DOCUMENT EXTRACT
◆ ◆ ◆ ◆

Subnet Manager

The Subnet Manager (SM) is the brain of an InfiniBand network. It is a centralized software entity responsible for discovering, configuring, and managing the fabric. Without an active SM, an InfiniBand network cannot function—even for a simple point-to-point connection between two servers.

Key Responsibilities

The Subnet Manager performs several critical tasks to bring the network up and keep it running efficiently:

1. Network Discovery (Sweep)

   • The SM scans the network to discover all active devices (switches, HCAs, routers).
   • It identifies the topology, including how switches and nodes are interconnected.

2. Addressing (LID Assignment)

   • Assigns a unique Local Identifier (LID) to every port on the subnet.
   • LIDs are 16-bit addresses used for local routing within the subnet (similar to MAC addresses in Ethernet, but assigned dynamically).

3. Routing Calculation & Deployment

   • Calculates the most efficient paths for traffic between all pairs of nodes based on the topology.
   • Supports various routing algorithms (e.g., MinHop, Up/Down, Fat-Tree, Torus-2QoS).
   • Programs the Linear Forwarding Tables (LFTs) on every switch, instructing them where to forward packets based on destination LIDs.

4. Traffic Isolation (Partitioning)

   • Manages Partitions using Partition Keys (P_Keys).
   • Ensures that nodes can only communicate with other nodes that share the same P_Key (similar to VLANs in Ethernet).

5. Quality of Service (QoS)

   • Configures Service Levels (SLs) and maps them to Virtual Lanes (VLs).
   • Sets up arbitration on switches to prioritize critical traffic (e.g., low-latency MPI traffic over bulk storage traffic).

◆ ◆ ◆ ◆

TO BE DONE
- A) Please output the part of the Subnet Manager text between "2. Addressing (LID" and "Traffic Isolation (Partitioning)", inclusive, with no changes.
- B) According to the Subnet Manager text, what tables does the SM program on every switch?
- C) Write the next part of the Subnet Manager text, starting right after its final sentence.

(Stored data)
◆ ◆ ◆ ◆

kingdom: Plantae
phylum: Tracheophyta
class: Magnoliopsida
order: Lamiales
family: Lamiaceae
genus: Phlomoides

◆ ◆ ◆ ◆

ANSWERS IN ORDER
- A)
2. Addressing (LID Assignment)

   • Assigns a unique Local Identifier (LID) to every port on the subnet.
   • LIDs are 16-bit addresses used for local routing within the subnet (similar to MAC addresses in Ethernet, but assigned dynamically).

3. Routing Calculation & Deployment

   • Calculates the most efficient paths for traffic between all pairs of nodes based on the topology.
   • Supports various routing algorithms (e.g., MinHop, Up/Down, Fat-Tree, Torus-2QoS).
   • Programs the Linear Forwarding Tables (LFTs) on every switch, instructing them where to forward packets based on destination LIDs.

4. Traffic Isolation (Partitioning)

- B) The Linear Forwarding Tables (LFTs).

- C)
6. Fault Management

   • Continuously monitors the fabric for changes (link failures, new devices).
   • Detects topology changes (traps) and triggers a Heavy Sweep to re-discover and re-route the fabric if necessary.

Architecture

• Subnet Management Agent (SMA): Every InfiniBand device (switch or HCA) runs a small agent called the SMA. The centralized SM communicates with these agents via Subnet Management Packets (SMPs) to get status updates and push configurations.
• Master vs. Standby:
  • A subnet can have multiple SMs running for redundancy, but only one is the Master SM.
  • All others are Standby SMs. They monitor the Master and synchronize their state.
  • If the Master fails, an election occurs, and a Standby promotes itself to Master.

Light vs. Heavy Sweeps

The Subnet Manager continuously monitors the fabric using two types of “sweeps” to ensure the topology is up-to-date.

Light Sweep

A Light Sweep is a low-impact check performed periodically to detect status changes without disrupting the fabric.

• Frequency: Occurs automatically at a set interval (default is every 10 seconds).
• What it does:
  • Queries the status of ports and nodes.
  • Checks for changes in SM priority or the presence of new SMs.
• Outcome: If the Light Sweep detects any significant change (e.g., a port that was down is now active), it immediately triggers a Heavy Sweep.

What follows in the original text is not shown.